Other key challenges identified include, “the complex geopolitical situation and increasing global regulations, the migration of workspaces and workloads off traditional networks, an explosion in endpoint diversity and locations, and a shifting attack environment, in particular, the challenges of ransomware and business email compromise.”
That’s a whole load of difficult challenges to address! The complex geopolitical situation often means that online security challenges easily cross borders. Past experience has shown that some countries actively encourage international hacking activities and this means that online challenges to business need not necessarily be local, but can in fact be directed and controlled from countries or regions very far from the victim’s area of operation.
Increasing global regulations calls for higher standards in the management and use of data. The GDRP provisions in the EU is just one example of the higher standards of operation imposed on EU organisations in the manner in which they handle personal data of EU citizens. This added layer of protection to EU citizens imposes strong obligations on EU organisations in the manner in which they operate, and this can make them targets of criminal organisations that seek to reach out to steal and misuse personal data in their custody.

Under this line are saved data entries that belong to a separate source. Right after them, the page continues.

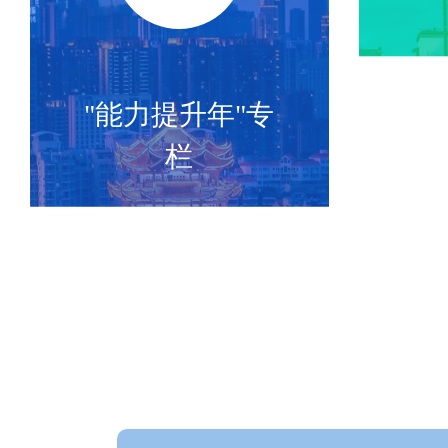
"能力提升年"专
栏
点击了解>>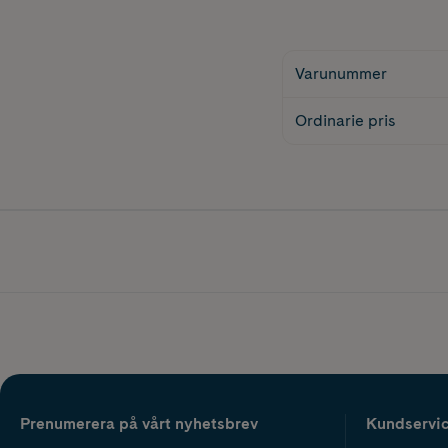
Varunummer
Ordinarie pris
Prenumerera på vårt nyhetsbrev
Kundservi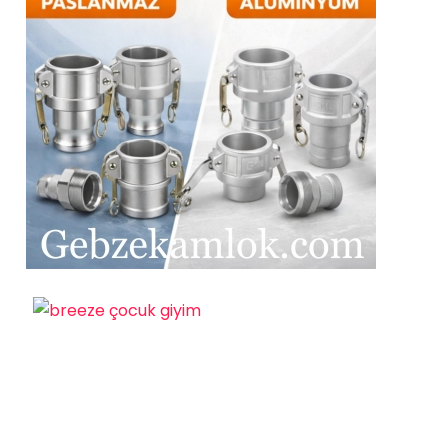
EĞITIM
YAŞAM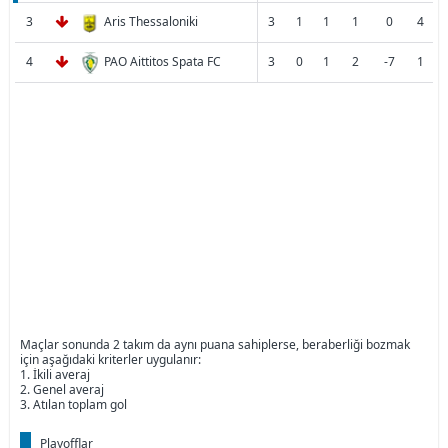
3
Aris Thessaloniki
3
1
1
1
0
4
4
PAO Aittitos Spata FC
3
0
1
2
-7
1
Maçlar sonunda 2 takım da aynı puana sahiplerse, beraberliği bozmak
için aşağıdaki kriterler uygulanır:
1. İkili averaj
2. Genel averaj
3. Atılan toplam gol
Playofflar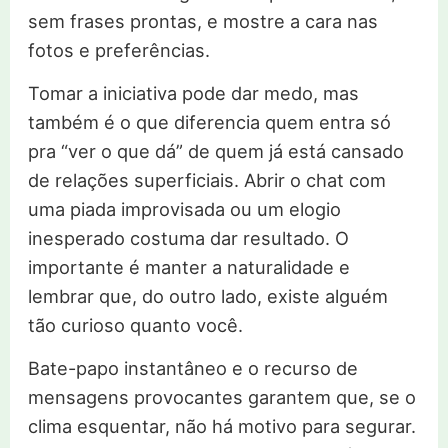
sem frases prontas, e mostre a cara nas
fotos e preferências.
Tomar a iniciativa pode dar medo, mas
também é o que diferencia quem entra só
pra “ver o que dá” de quem já está cansado
de relações superficiais. Abrir o chat com
uma piada improvisada ou um elogio
inesperado costuma dar resultado. O
importante é manter a naturalidade e
lembrar que, do outro lado, existe alguém
tão curioso quanto você.
Bate-papo instantâneo e o recurso de
mensagens provocantes garantem que, se o
clima esquentar, não há motivo para segurar.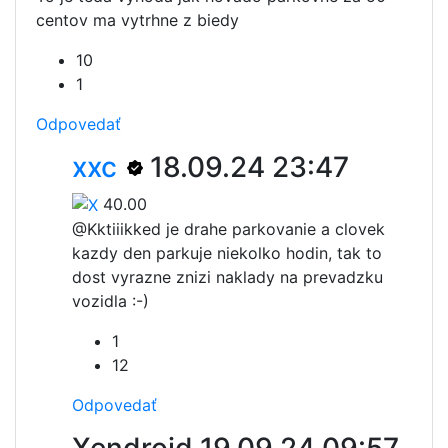
centov ma vytrhne z biedy
10
1
Odpovedať
xxc
18.09.24 23:47
40.00
@Kktiiik
ked je drahe parkovanie a clovek
kazdy den parkuje niekolko hodin, tak to
dost vyrazne znizi naklady na prevadzku
vozidla :-)
1
12
Odpovedať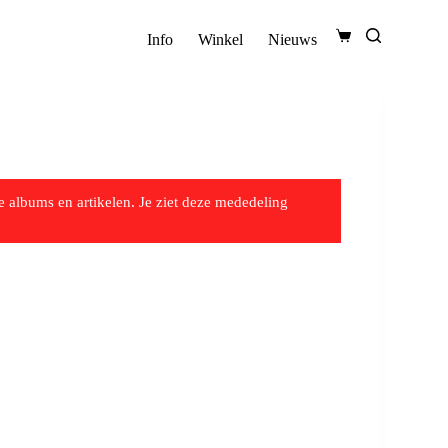
Info
Winkel
Nieuws
 albums en artikelen. Je ziet deze mededeling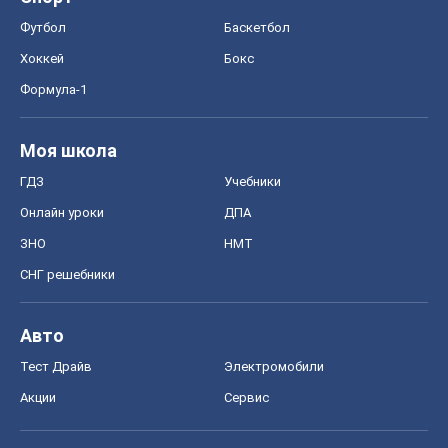
Авто
Тест Драйв
Электромобили
Акции
Сервис
Food Oboz
Рецепты
Напитки
Диеты
Экономика
Рынки и компании
Mакроэкономика
MedOboz
Новости медицины
MAMACLUB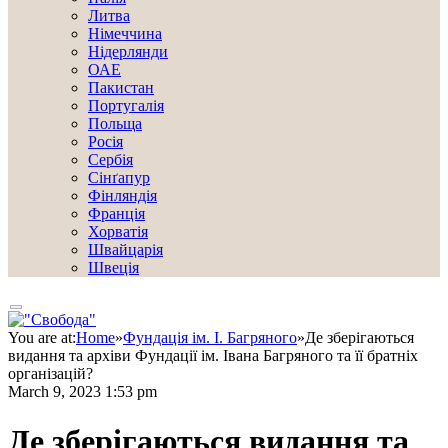
Литва
Німеччина
Нідерлянди
ОАЕ
Пакистан
Португалія
Польща
Росія
Сербія
Сінґапур
Фінляндія
Франція
Хорватія
Швайцарія
Швеція
You are at:
Home
»
Фундація ім. І. Багряного
»
Де зберігаються
видання та архіви Фундації ім. Івана Багряного та її братніх
організацій?
March 9, 2023 1:53 pm
Де зберігаються видання та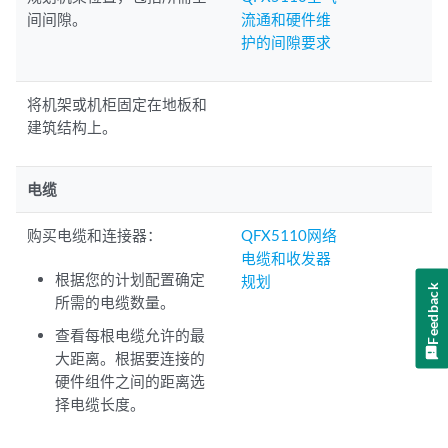
间间隙。
流通和硬件维
护的间隙要求
将机架或机柜固定在地板和
建筑结构上。
电缆
购买电缆和连接器：
QFX5110网络
电缆和收发器
根据您的计划配置确定
规划
Feedback
所需的电缆数量。
查看每根电缆允许的最
大距离。根据要连接的
硬件组件之间的距离选
择电缆长度。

The migration of workspaces and workloads off traditional networks provides new challenges to organisations that have been forced to rapidly roll-out web-based solutions to support internal and external clients over the past year. In many cases, the speed of deployment did not provide for sufficient testing and these solutions were released with insufficient levels of security. Many companies had to switch from inhouse server and network systems that were operated within controlled environments to cloud based solutions that were more exposed to attacks. The explosion of endpoint diversity and locations ties in with this new reality of the anywhere office that calls for data and systems accessibility form the most remote and poorly internet serviced locations to the multiplicity of access devices that include top end laptops to the more basic smart phones.
It is within this context that Gartner have identified the the top 8 security and risk management as being:-
1. Cybersecurity mesh – this is fast evolving practice of deploying controls where they are needed most through an integrated network or mesh of inter-operational core security tools based on centralized policy management.
2. Identity-first security – this approach replaces the previous focus on convenient access and calls for new security design and demands
3. Security support for remote work is here to stay – this calls for a re-thin in the existing policies for data protection, disaster recovery and backup to ensure functionality for remote staff
4. Cyber-savvy boards of directors – more involvement of tech savvy directors to provide informed opinions to the Board
5. Security vendor consolidation – reduction in ad hoc cyber-security tools to provide greater focus on integrated comprehensive security approaches
6. Privacy-enhancing computation – greater focus on these tools to protect in-use data for more secure data processing, sharing, cross-border transfers and analytics, even in untrusted environments.
7. Breach and attack simulation – more emphasis on the use of these tools to provide ongoing security assessment and defence rather than relying on ad hoc penetration testing.
8. Managing machine identities – the continued growth of the Internet of things (IoT) means that corporate systems have to deal with ever increasing numbers of bots and managing and controlling machine identities is becoming more important and a critical element in a comprehensive security strategy.
Knowing the trends in IT security should provide a general framework within which each organization should check its state of preparedness in each of these areas. Hopefully, one will find that there is already a strong level of security in each area. If not, then it is well worth investing resources to review and build up the necessary levels of security wherever possible. Building IT security defences may cost thousands of Euros, but fixing the outcomes of a breached system may cost hundreds of thousands of Euros in damages and downtime apart from the impact on the corporate brand.